━━━ THE DATA
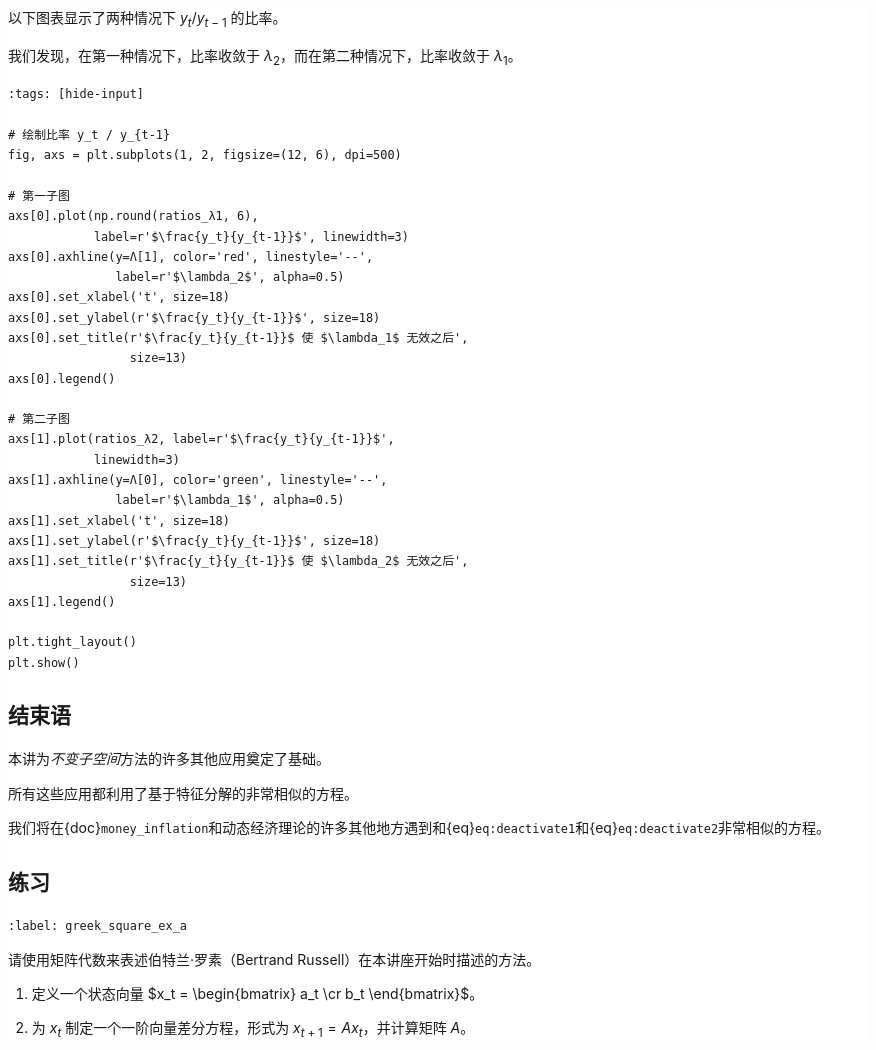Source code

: 以下图表显示了两种情况下 $y_t / y_{t-1}$ 的比率。

我们发现，在第一种情况下，比率收敛于 $\lambda_2$，而在第二种情况下，比率收敛于 $\lambda_1$。

```{code-cell} ipython3
:tags: [hide-input]

# 绘制比率 y_t / y_{t-1}
fig, axs = plt.subplots(1, 2, figsize=(12, 6), dpi=500)

# 第一子图
axs[0].plot(np.round(ratios_λ1, 6), 
            label=r'$\frac{y_t}{y_{t-1}}$', linewidth=3)
axs[0].axhline(y=Λ[1], color='red', linestyle='--', 
               label=r'$\lambda_2$', alpha=0.5)
axs[0].set_xlabel('t', size=18)
axs[0].set_ylabel(r'$\frac{y_t}{y_{t-1}}$', size=18)
axs[0].set_title(r'$\frac{y_t}{y_{t-1}}$ 使 $\lambda_1$ 无效之后', 
                 size=13)
axs[0].legend()

# 第二子图
axs[1].plot(ratios_λ2, label=r'$\frac{y_t}{y_{t-1}}$', 
            linewidth=3)
axs[1].axhline(y=Λ[0], color='green', linestyle='--', 
               label=r'$\lambda_1$', alpha=0.5)
axs[1].set_xlabel('t', size=18)
axs[1].set_ylabel(r'$\frac{y_t}{y_{t-1}}$', size=18)
axs[1].set_title(r'$\frac{y_t}{y_{t-1}}$ 使 $\lambda_2$ 无效之后', 
                 size=13)
axs[1].legend()

plt.tight_layout()
plt.show()
```

## 结束语

本讲为*不变子空间*方法的许多其他应用奠定了基础。

所有这些应用都利用了基于特征分解的非常相似的方程。

我们将在{doc}`money_inflation`和动态经济理论的许多其他地方遇到和{eq}`eq:deactivate1`和{eq}`eq:deactivate2`非常相似的方程。


## 练习

```{exercise-start} 
:label: greek_square_ex_a
```
请使用矩阵代数来表述伯特兰·罗素（Bertrand Russell）在本讲座开始时描述的方法。

1. 定义一个状态向量 $x_t = \begin{bmatrix} a_t \cr b_t \end{bmatrix}$。

2. 为 $x_t$ 制定一个一阶向量差分方程，形式为 $x_{t+1} = A x_t$，并计算矩阵 $A$。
━━━━━━
[WHAT THE EXERCISE ASKS]: Pull out all lines in the data above that include "color".

[SOLUTION TO THE EXERCISE]:
axs[0].axhline(y=Λ[1], color='red', linestyle='--', 
axs[1].axhline(y=Λ[0], color='green', linestyle='--', 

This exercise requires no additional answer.